Chart understanding data:

▼▼▼

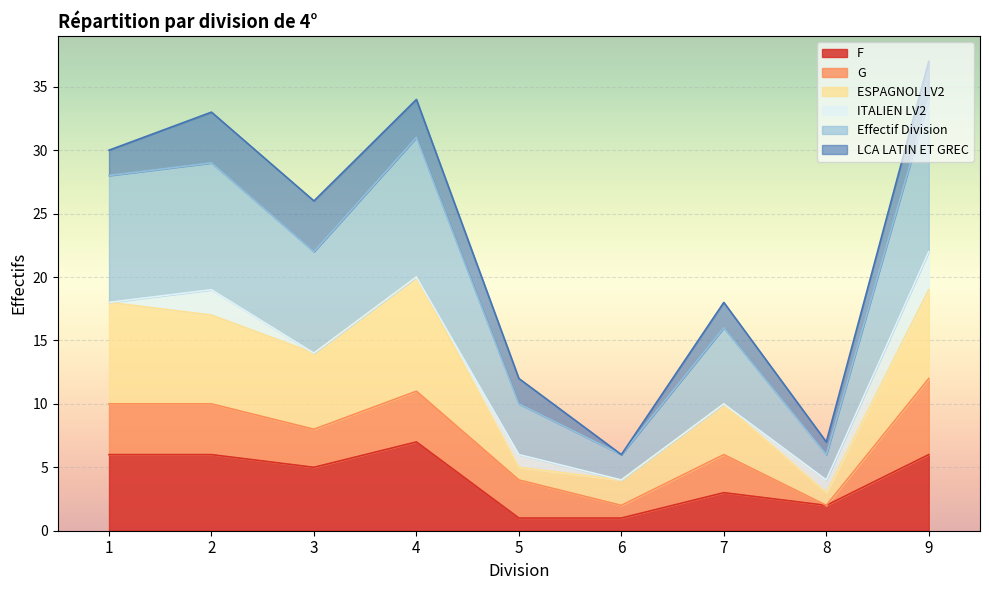

Count the Effectif Division values in the range 4 to 10.

5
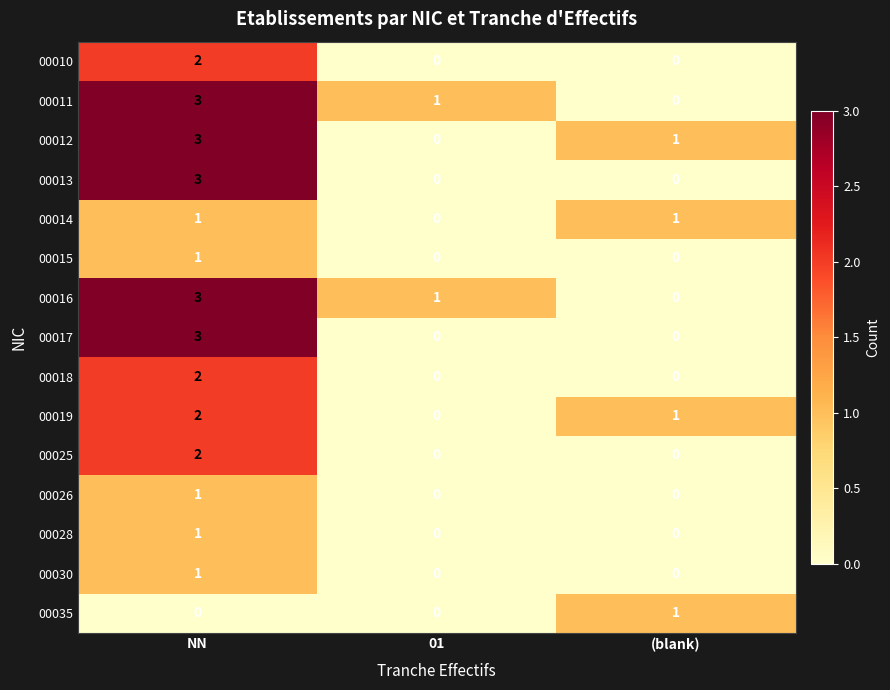

Which label corresponds to the largest value in the chart?

NN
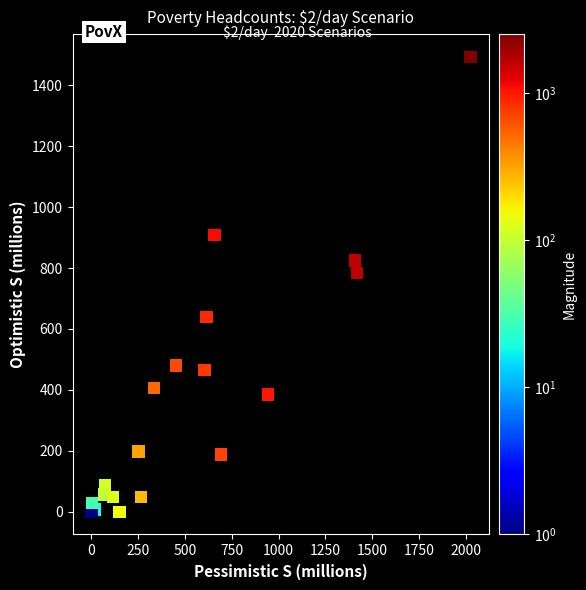

What Y value in the scatter plot is closest to 746?

783.7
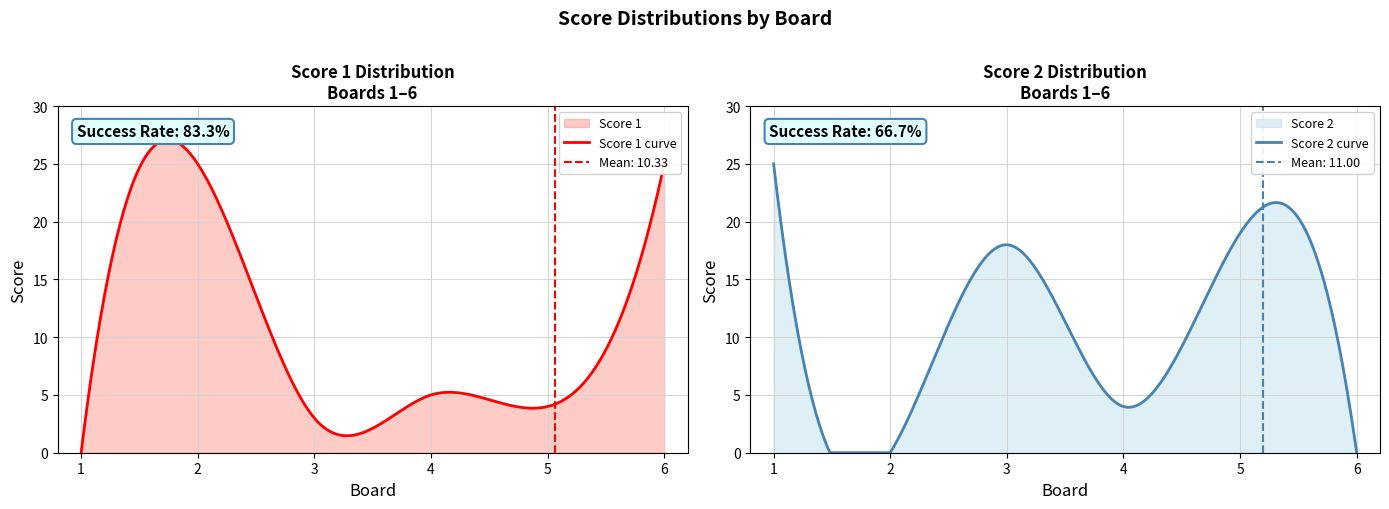

What are all the series names shown in the legend?

Score 1, Score 2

▲▲▲

• WHAT IS BEING ASKED:
Please copy out all of the records again, switching "legend" to "key" and keeping everything else the same. Leave the pictures out.

• WRITTEN RESPONSE:
Count the Effectif Division values in the range 4 to 10.

5

Which label corresponds to the largest value in the chart?

NN

What Y value in the scatter plot is closest to 746?

783.7

What are all the series names shown in the key?

Score 1, Score 2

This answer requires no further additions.